Two Contract Areas Open on ICC Tuesday
Contract area B and C will open on the ICC tomorrow. Get the latest pricing, map, schedule and volume information.
Today the ribbon lay in two — tomorrow two major counties will be joined by one enormous roadway. At 6 a.m. Tuesday, the Intercounty Connector (ICC)/MD 200 is scheduled to make a giant expansion, connecting I-270/I-370 to I-95 near Laurel — opening up two additional contract areas of the ICC.
In February 2011, the segment designated as Contract A opened, which connected the 5.65 mile segment from I-270/I-370 to Georgia Avenue in Rockville/Olney. Tomorrow an additional segment will open, mapped out as both Contract B and Contract C. The additional 10-mile segment will pick up where the last segment left off, at Georgia Avenue, extending the east end of the ICC all the way to I-95.

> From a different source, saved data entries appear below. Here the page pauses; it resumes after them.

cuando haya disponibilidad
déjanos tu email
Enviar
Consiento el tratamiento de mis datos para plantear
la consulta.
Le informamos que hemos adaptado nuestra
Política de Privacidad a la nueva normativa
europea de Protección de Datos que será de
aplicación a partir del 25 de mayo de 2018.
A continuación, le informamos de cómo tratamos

For now it's a free ride until December 4 at midnight. This includes both the previously opened segment and the new segment. At 12:01 a.m. on December 5 that changes, according to Maryland Transportation Authority (MTA) spokesperson Kelly Melhem, who explained the hours, pricing and surcharge:
Peak Weekday Hours
It will cost cars and light trucks .25 per mile to travel the ICC during the peak hours: 6 to 9 a.m. and 4 to 7 p.m.
Overnight Weekday Hours
It will cost cars and light trucks .10 per mile during the overnight hours: 11 p.m. to 5 a.m.
Off-Peak Weekday Hours
The toll is .20 per mile for cars and light trucks during all other weekday hours, which are counted as off-peak: including 5 to 6 a.m., 9 a.m. to 4 p.m. and 7 p.m. to 11 p.m.
Saturday and Sunday Hours
On the weekend off-peak changes for cars and light trucks, the hours become: 5 a.m. to 11 p.m. There are no peak hours. And overnight hours are: 11 p.m. to 5 a.m.
Pricing and Surcharge System
The price adds up to $4 on weekdays for cars and light trucks that drive the distance, I-270/I-370 to I-95, during peak hours. That is for drivers with E-ZPass.

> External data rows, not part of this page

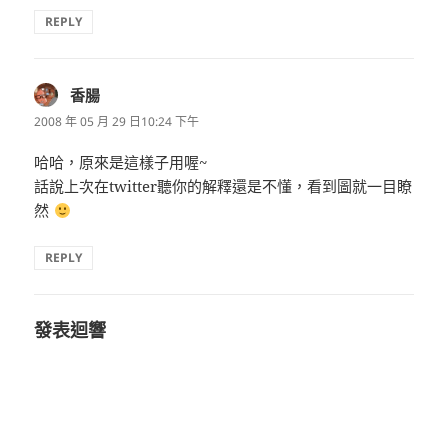
REPLY
香腸
表
示:
2008 年 05 月 29 日10:24 下午
哈哈，原來是這樣子用喔~
話說上次在twitter聽你的解釋還是不懂，看到圖就一目瞭
然
REPLY
發表迴響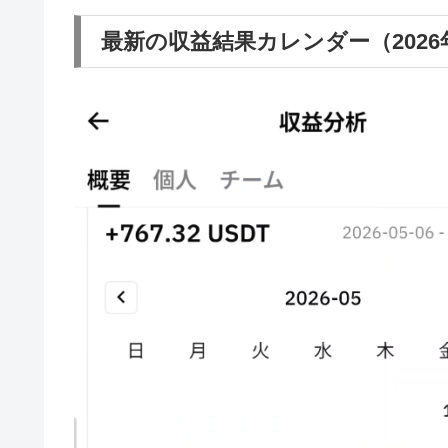
最新の収益結果カレンダー（2026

There are no toll booths, so drivers without E-ZPass will get a bill in the mail plus a video surcharge or Video Toll Rate (VRT). The surcharge is calculated by taking the greater of — either a $1 minimum or an amount adding up to 50 percent more than the E-ZPass rate. The bill goes to the registered driver of the vehicle based on the license plate.
In the case of a car or light truck going the distance from I-270/I-370 to I-95 for $4 during peak hours, 50 percent more adds up to $2, which is clearly greater than the $1 minimum surcharge. And the surcharge is the greater between the two. So the total charge for the trip would be $6.
But in a shorter trip, where a 50 percent addition would be less than a $1, motorists would get the greater, $1, added to the E-ZPass rate.
There's a maximum VRT of $15, but Melhem said that would not affect cars or light trucks, it instead gives a price break to very large trucks, such as those with five and six axels.
The ICC now accommodates about 15,000 vehicles a day, including weekdays and weekends, according to Melhem.
When the new segment opens, the MTA projects 20,000 vehicles on weekdays in the first few months, Melhem said, adding that the projection grows to 25,000 to 30,000 around June of 2012.
“After five decades of debate and discussion, we are now celebrating the opening of a state-of-the-art roadway that connects the I-270 high-tech corridor and the I-95 business corridor,” said Lt. Governor Anthony G. Brown, who helped cut the ribbon.